Critique – Le reste de sa vie – Isabelle Marrier

Critique – Le reste de sa vie – Isabelle Marrier


Délia est une mère parfaite. Pour se consacrer à ses deux petites filles et au bébé qui vient de naître, pour fuir ce travail qu’elle n’aime pas, pour, enfin, se reposer dans son petit appartement de banlieue, elle décide de prendre un congé parental.

Plus qu’une journée de travail chez Xenon, une entreprise qui commercialise des photocopieurs, et c’est la liberté et le bonheur de pouvoir se consacrer à sa famille.

Cette ultime étape commence pourtant bien mal. Les filles ont mal au ventre et ne veulent pas aller à l’école. Jérôme, son mari, une espèce de pervers narcissique comme on en voit de plus en plus rechigne à lui prêter la voiture. Pourtant, elle en a besoin pour rapporter un olivier, cadeau de départ de ses collègues.

Finalement, elle embarque le bébé dans le véhicule. Destination le domicile de la nounou. Pour pouvoir stocker des meubles achetés chez Ikea le week-end précédent, Jérôme a installé le siège bébé sur la banquette arrière.

Il fait déjà chaud en ce début de matinée.

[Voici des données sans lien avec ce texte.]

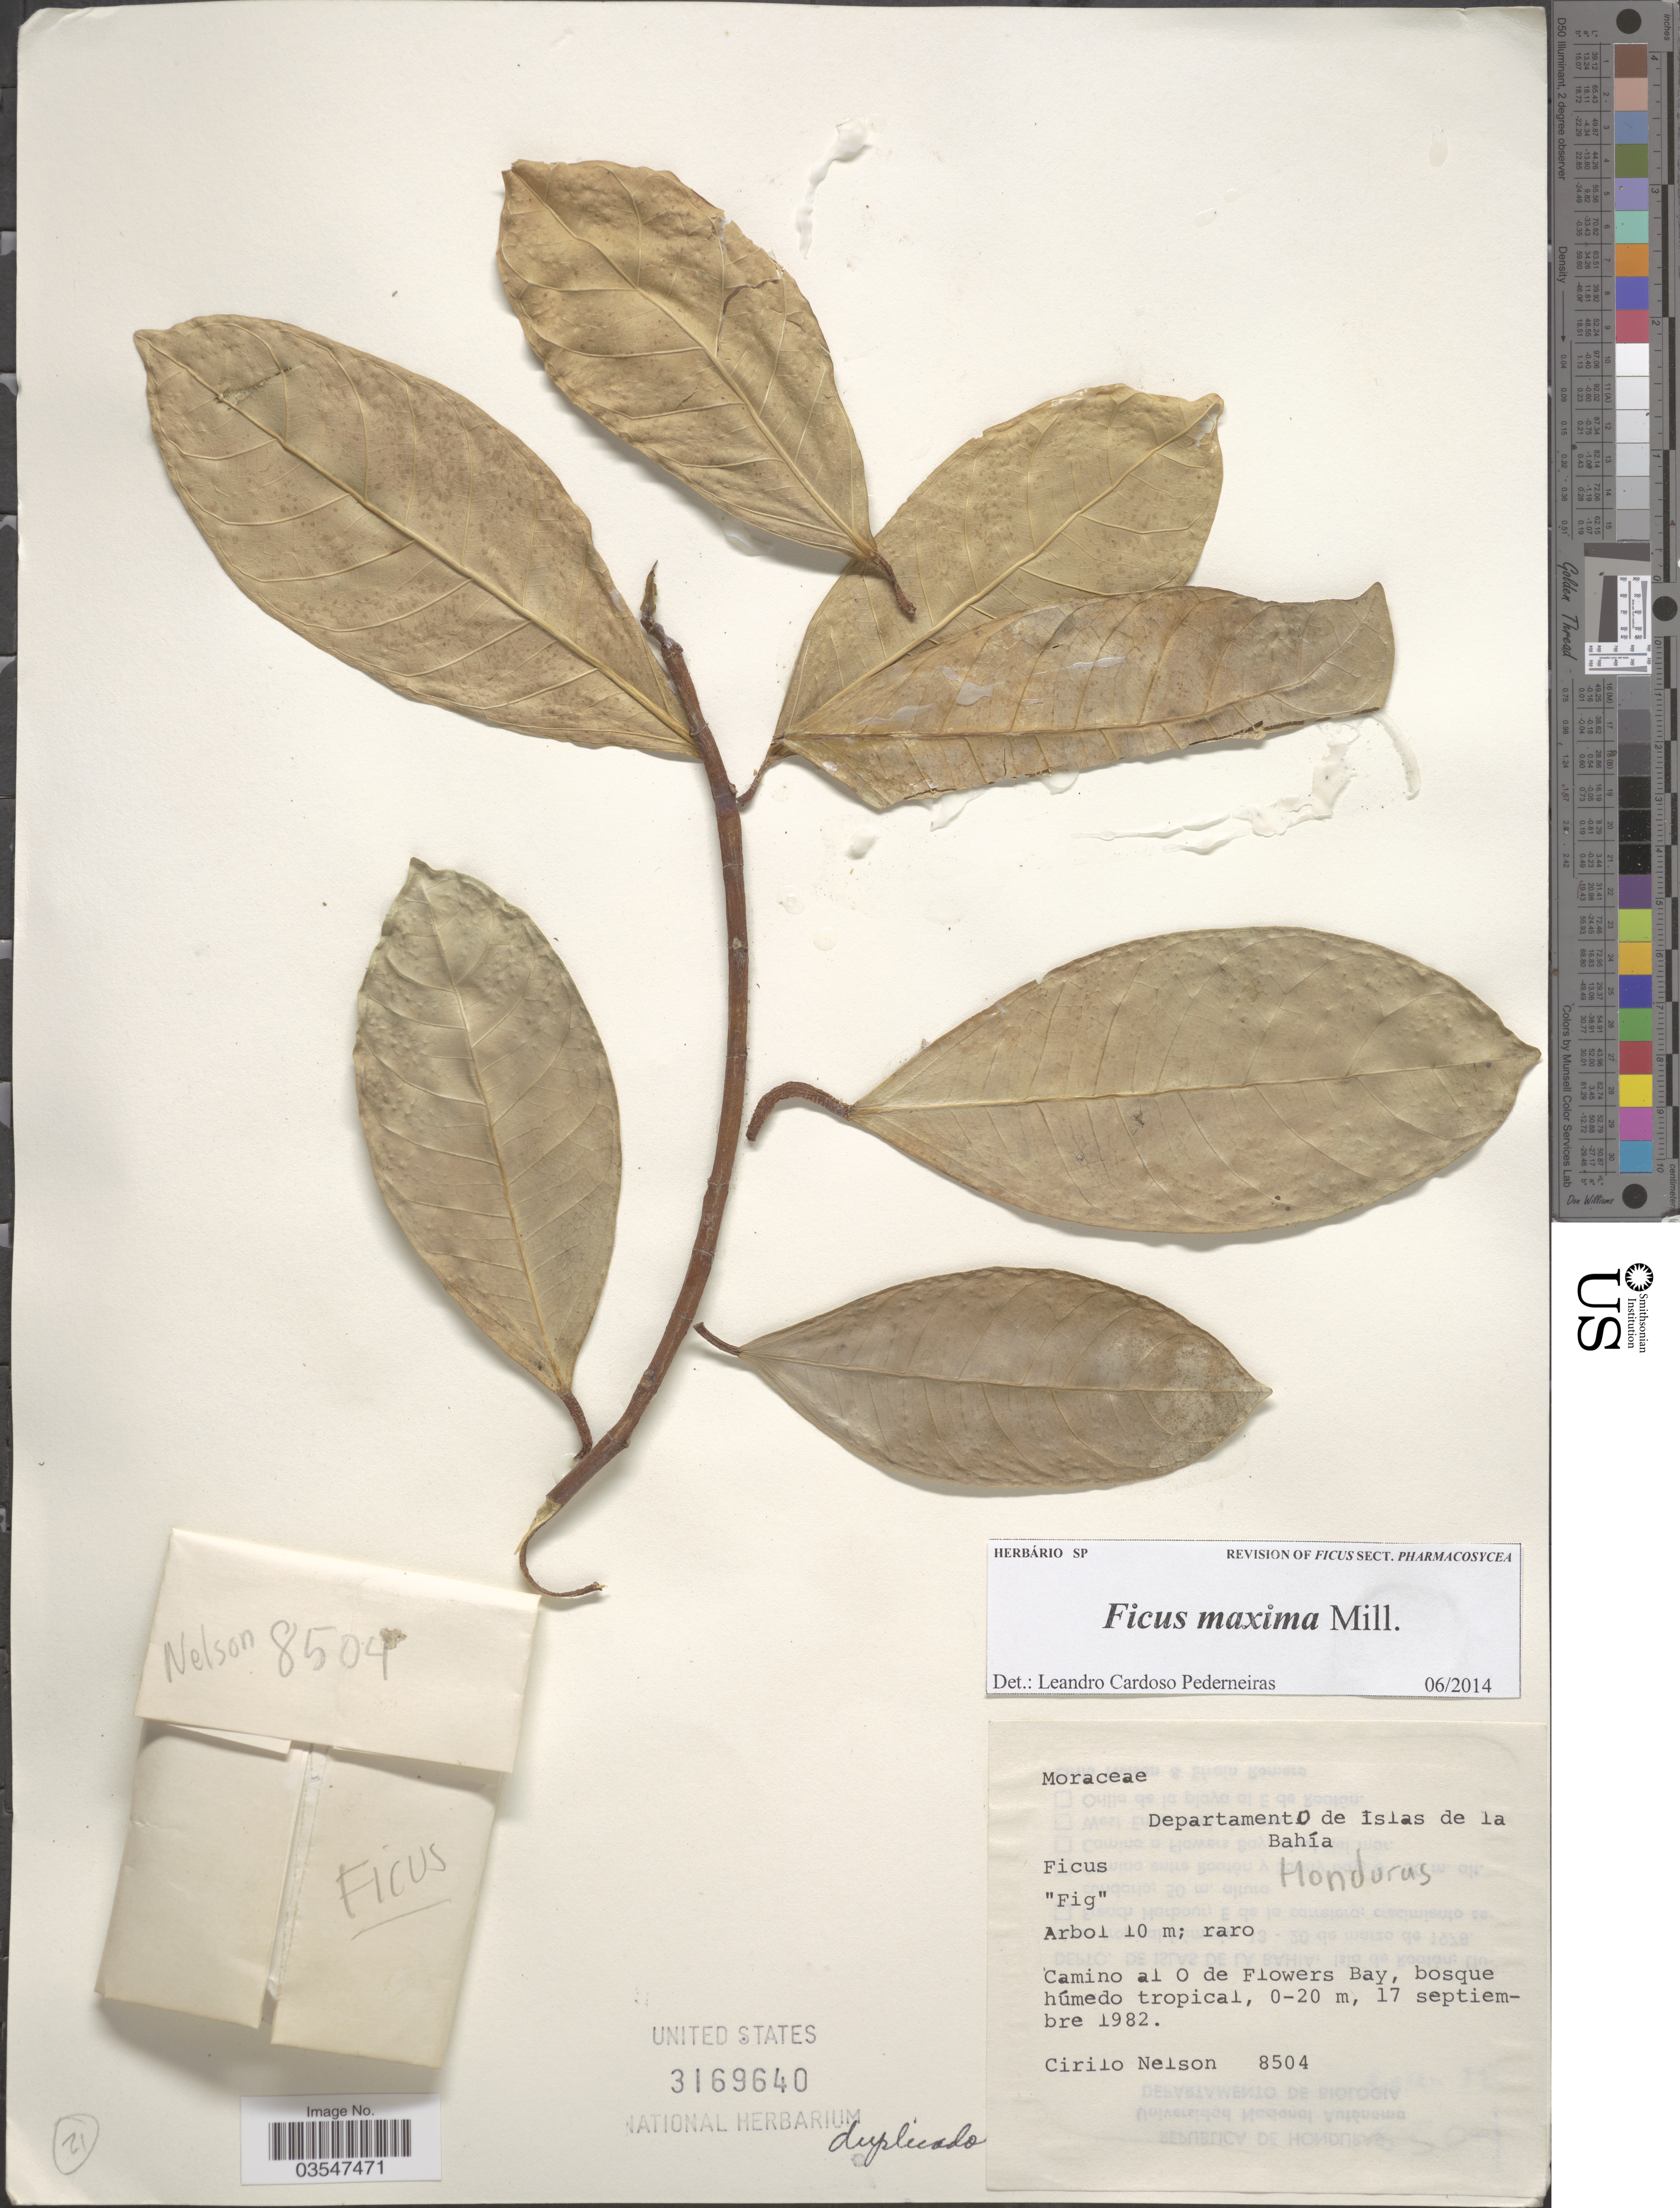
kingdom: Plantae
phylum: Tracheophyta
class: Magnoliopsida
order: Rosales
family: Moraceae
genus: Ficus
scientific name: Ficus maxima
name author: Mill.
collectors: C. Nelson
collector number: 8504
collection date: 1982-09-17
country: Honduras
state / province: Islas de la Bahía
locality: Departamento de Islas de la Bahía. Camino al O de Flowers Bay.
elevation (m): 0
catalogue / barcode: US 3169640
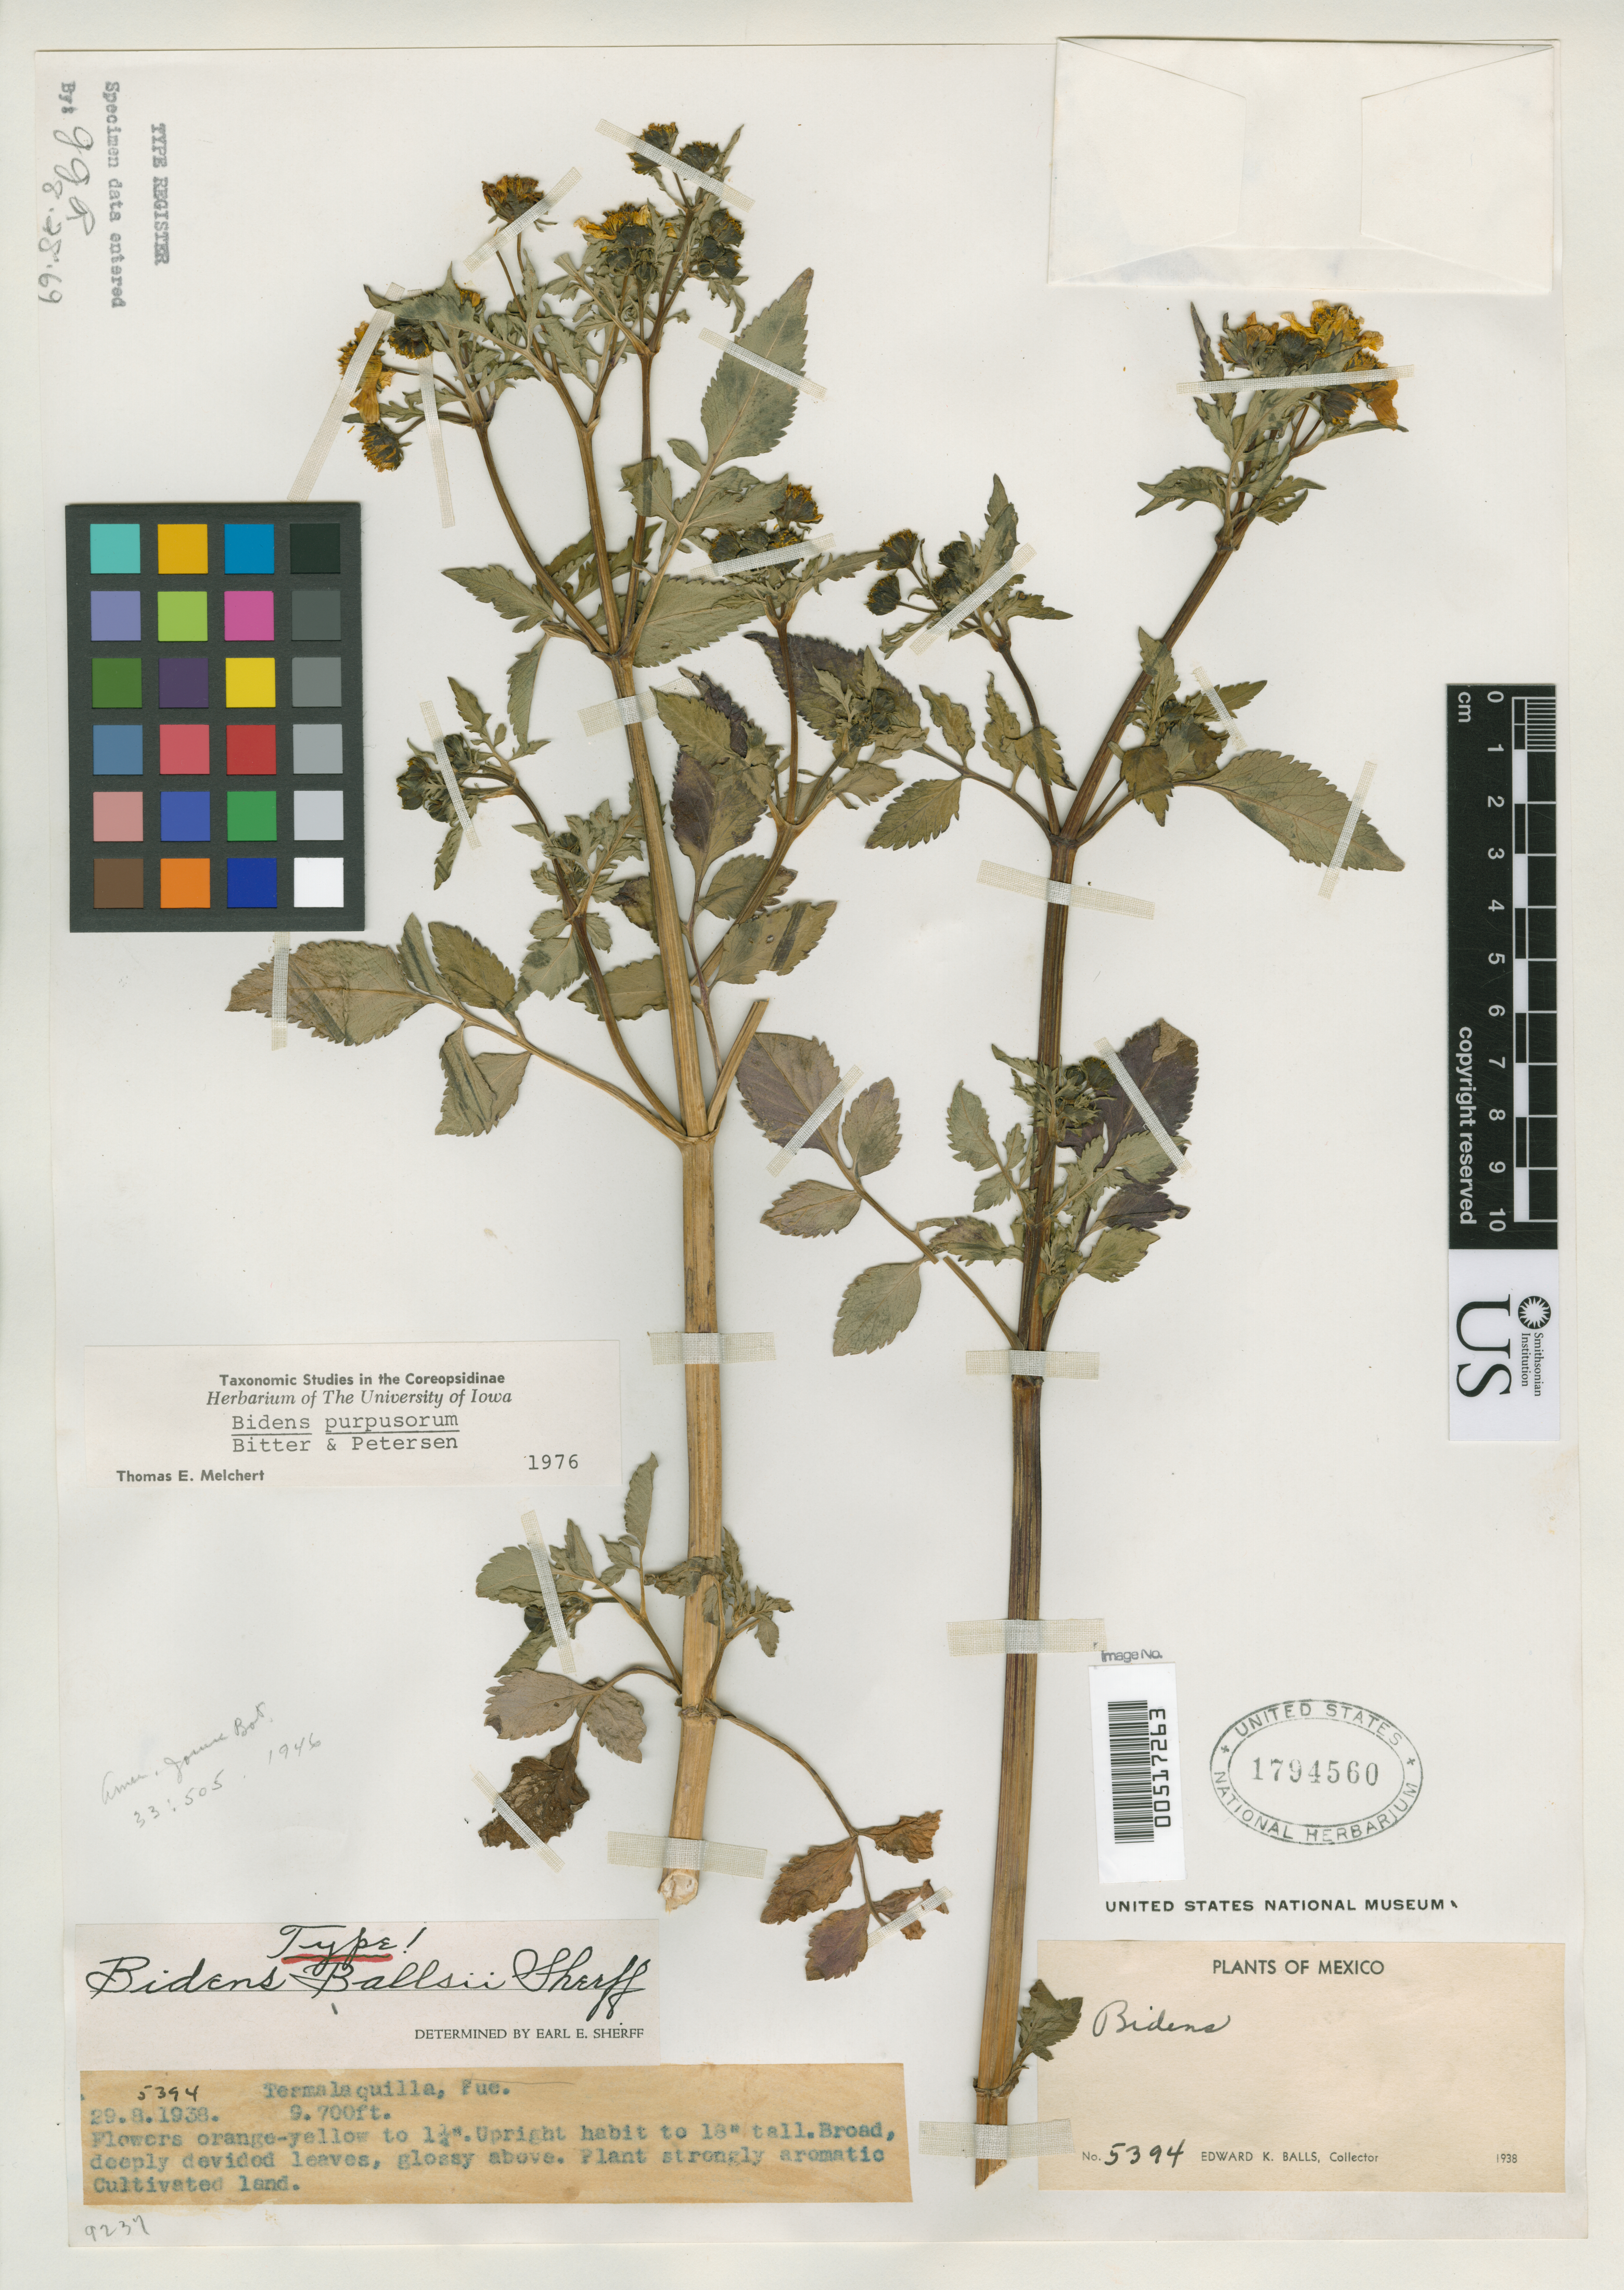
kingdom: Plantae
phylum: Tracheophyta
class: Magnoliopsida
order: Asterales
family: Asteraceae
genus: Bidens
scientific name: Bidens ballsii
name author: Sherff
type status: Holotype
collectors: E. K. Balls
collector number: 5394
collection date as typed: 29 Aug 1938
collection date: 1938-08-29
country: Mexico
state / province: Puebla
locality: Termalaquilla.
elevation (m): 2957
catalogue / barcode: US 1794560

Délia se gare sur un parking non loin de son entreprise. Un clochard exhibitionniste attire son regard. Qu’importe, elle descend de voiture, croise un jeune homme endimanché dans un costume bas de gamme. Il a garé sa voiture non loin de celle de Délia. Il s’avère qu’il est convoqué par la DRH pour remplacer Délia.

La journée se passe entre le rangement de ses affaires personnelles et les discussions avec ses collègues. Tous attendent avec impatience le pot de départ.

Le jeune homme n’a pas été retenu pour le poste. Trop provincial sans doute. S’il n’a pas le profil du commercial aux dents longues, cet homme a une conscience et un sens moral.

Bon, vous avez compris ce qui s’est passé.

Dans une langue superbe, Isabelle Marrier nous fait vivre vingt-quatre heures de la vie d’une femme épuisée, stressée, qui se noie dans les petits riens du quotidien, qui se confronte aux circonstances et aux hasards de la vie. Son malaise, on le ressent avec force et on parvient à comprendre ce qui l’a menée à commettre l’irréparable alors, qu’habituellement, lorsque nous apprenons par les médias ce genre de faits, nous nous indignons collectivement. Et c’est la force de la littérature de nous aider à mieux saisir l’humain.

Tout le récit, même si le suspense reste entier, est par ailleurs habilement ponctué d’indices qui nous font deviner le dénouement final.

Hormis ce portrait qui ne juge pas, « Le reste de sa vie » est une dénonciation du monde dans lequel nous vivons : l’entreprise qui broie ses salariés résumés à des chiffres d’affaires, cette banlieue laide défigurée par ses immeubles, ses centres commerciaux, ses parkings à perte de vue, ses publicités vulgaires et racoleuses… N’est-ce pas cet univers impitoyable qui pèse tant sur Délia ?

Bref, « Le reste de sa vie » est un vrai coup de cœur.

Ce livre fait partie de la sélection du Prix des lecteurs de la Ville de Brive 2014.